We know this can happen in October and November after a hot and dry summer, but raging wildfires in May?
Doctor Dan Cayan is a climate researcher at Scripps Institution of Oceanography.
"We're probably going to get dryer, earlier. We're seeing that in the climate simulations," Cayan said.
He says climate change is exacerbating the major factors that lead to wildfire, including heat, draught and dead trees. His findings are featured in the Southwest segment of a nationwide report released by the federal government. "More wildfire is projected as climate change continues," it says. "Up to 74 percent more fires in California."
"Things dry out earlier, over the landscape. The fuel supply and the vulnerable fuel supply increases," Cayan said.
The report goes on to state "…hotter and drier weather and earlier snow melt mean that wildfires in the West start earlier in the spring, last later into the fall, and burn more acreage."

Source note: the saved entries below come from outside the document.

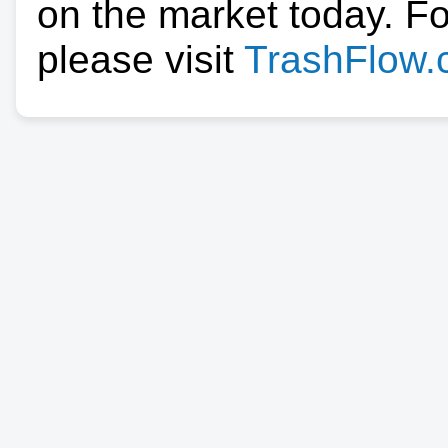
on the market today. F
please visit
TrashFlow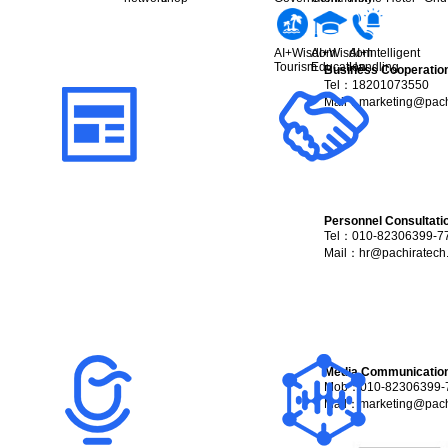
AI+Wisdom
AI+Wisdom
AI+Intelligent
Tourism
Education
Handling
Business Cooperatio
Tel：18201073550
Mail：
marketing@pach
Personnel Consultati
Tel：010-82306399-7
Mail：
hr@pachiratech
Media Communicatio
Mob：010-82306399-
Mail：
marketing@pach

"We've seen an increase in the number and the acreage burned by large wildfires," Cayan said.
But in a Gallup poll from March, it's clear many Americans don't agree on the seriousness of climate change, with 42 percent saying it's generally exaggerated and only 23 percent saying it's generally correct.
Cayan says without a doubt, it's real.
"All of the higher elevation ice on the earth's surface is pretty much melting and disappearing. Sea level is rising, temperature is warming when we look at global average, so it's pretty much beyond a doubt that climate is changing," he said.
While we can't change what's been done, Cayan says we have clearly improved the way we respond to these disasters. So while they may happen more often, and earlier, hopefully they won't be as deadly and destructive.